Another over-testing over-diagnosis article effectively illustrating issues endemic to our current medical culture.
They do a retrospective national database review regarding the impact of the introduction of CTPA protocol for rule-out PE, and note that we’ve diagnosed three times as many PEs in 2006 as we did in 1998. And, by detecting more PEs, we managed to reduce mortality attributed to PE…along the same gradually decreasing trendline that was present prior to the introduction of CTPA.

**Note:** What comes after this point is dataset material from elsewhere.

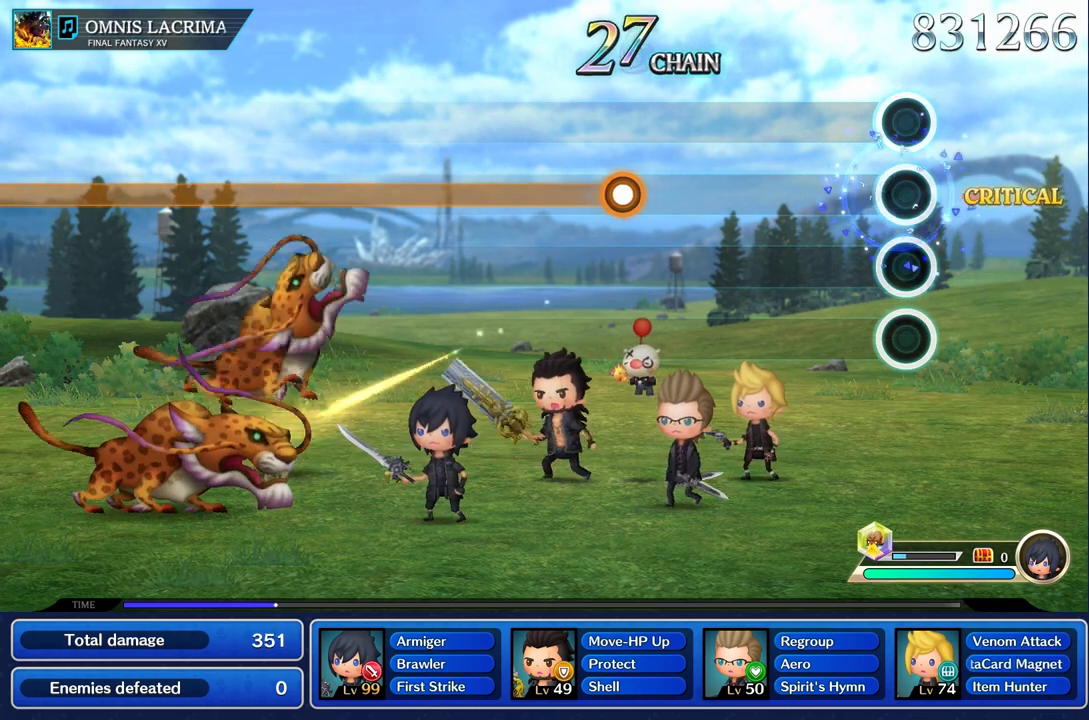
{"buttons": [], "left_stick": "center", "right_stick": "center", "events": [[16, "R1", "up"]]}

Figure 2 is the truly damning graphic – look at all those extra PEs we’re finding and treating for effectively no substantial benefit. Their secondary analysis was in-hospital anticoagulation complications on patients with any diagnosis of PE, which has jumped 71%. Thank goodness we can put them on dagibatran now instead of coumadin and not be able to reverse their life-threatening bleeding episodes….
Again, we are testing people who shouldn’t be testing, finding disease of uncertain clinical significance, and harming them with overtreatment – and let’s not even start with the costs.